→ **SUPPLIED RECORDS**:
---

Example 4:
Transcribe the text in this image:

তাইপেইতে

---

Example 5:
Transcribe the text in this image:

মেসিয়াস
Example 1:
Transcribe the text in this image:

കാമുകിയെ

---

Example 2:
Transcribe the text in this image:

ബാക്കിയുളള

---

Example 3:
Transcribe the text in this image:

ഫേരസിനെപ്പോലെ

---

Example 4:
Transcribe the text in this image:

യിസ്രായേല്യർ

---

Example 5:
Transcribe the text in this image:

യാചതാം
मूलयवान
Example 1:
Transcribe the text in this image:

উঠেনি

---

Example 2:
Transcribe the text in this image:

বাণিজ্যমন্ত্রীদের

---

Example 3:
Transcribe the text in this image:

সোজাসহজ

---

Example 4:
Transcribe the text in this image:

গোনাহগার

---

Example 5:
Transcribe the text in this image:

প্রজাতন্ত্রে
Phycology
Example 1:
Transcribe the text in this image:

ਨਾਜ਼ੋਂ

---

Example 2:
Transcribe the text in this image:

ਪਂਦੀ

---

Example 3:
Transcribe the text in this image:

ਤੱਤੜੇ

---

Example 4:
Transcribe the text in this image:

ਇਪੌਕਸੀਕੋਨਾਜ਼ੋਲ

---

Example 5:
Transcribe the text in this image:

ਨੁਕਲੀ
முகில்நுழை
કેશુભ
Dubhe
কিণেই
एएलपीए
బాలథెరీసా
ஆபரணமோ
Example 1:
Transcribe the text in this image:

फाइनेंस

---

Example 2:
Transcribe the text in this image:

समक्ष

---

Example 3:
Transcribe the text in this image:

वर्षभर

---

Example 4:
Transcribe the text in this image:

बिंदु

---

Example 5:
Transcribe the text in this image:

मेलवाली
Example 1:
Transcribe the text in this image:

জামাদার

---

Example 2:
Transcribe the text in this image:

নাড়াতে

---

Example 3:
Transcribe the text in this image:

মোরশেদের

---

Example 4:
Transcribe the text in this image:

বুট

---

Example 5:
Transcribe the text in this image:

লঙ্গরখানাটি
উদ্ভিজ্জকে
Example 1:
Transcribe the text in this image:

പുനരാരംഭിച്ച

→ **TASK BRIEF**: Copy every one of the lines above without changing anything.

→ **CORRECT RESULT**:
---

Example 4:
Transcribe the text in this image:

তাইপেইতে

---

Example 5:
Transcribe the text in this image:

মেসিয়াস
Example 1:
Transcribe the text in this image:

കാമുകിയെ

---

Example 2:
Transcribe the text in this image:

ബാക്കിയുളള

---

Example 3:
Transcribe the text in this image:

ഫേരസിനെപ്പോലെ

---

Example 4:
Transcribe the text in this image:

യിസ്രായേല്യർ

---

Example 5:
Transcribe the text in this image:

യാചതാം
मूलयवान
Example 1:
Transcribe the text in this image:

উঠেনি

---

Example 2:
Transcribe the text in this image:

বাণিজ্যমন্ত্রীদের

---

Example 3:
Transcribe the text in this image:

সোজাসহজ

---

Example 4:
Transcribe the text in this image:

গোনাহগার

---

Example 5:
Transcribe the text in this image:

প্রজাতন্ত্রে
Phycology
Example 1:
Transcribe the text in this image:

ਨਾਜ਼ੋਂ

---

Example 2:
Transcribe the text in this image:

ਪਂਦੀ

---

Example 3:
Transcribe the text in this image:

ਤੱਤੜੇ

---

Example 4:
Transcribe the text in this image:

ਇਪੌਕਸੀਕੋਨਾਜ਼ੋਲ

---

Example 5:
Transcribe the text in this image:

ਨੁਕਲੀ
முகில்நுழை
કેશુભ
Dubhe
কিণেই
एएलपीए
బాలథెరీసా
ஆபரணமோ
Example 1:
Transcribe the text in this image:

फाइनेंस

---

Example 2:
Transcribe the text in this image:

समक्ष

---

Example 3:
Transcribe the text in this image:

वर्षभर

---

Example 4:
Transcribe the text in this image:

बिंदु

---

Example 5:
Transcribe the text in this image:

मेलवाली
Example 1:
Transcribe the text in this image:

জামাদার

---

Example 2:
Transcribe the text in this image:

নাড়াতে

---

Example 3:
Transcribe the text in this image:

মোরশেদের

---

Example 4:
Transcribe the text in this image:

বুট

---

Example 5:
Transcribe the text in this image:

লঙ্গরখানাটি
উদ্ভিজ্জকে
Example 1:
Transcribe the text in this image:

പുനരാരംഭിച്ച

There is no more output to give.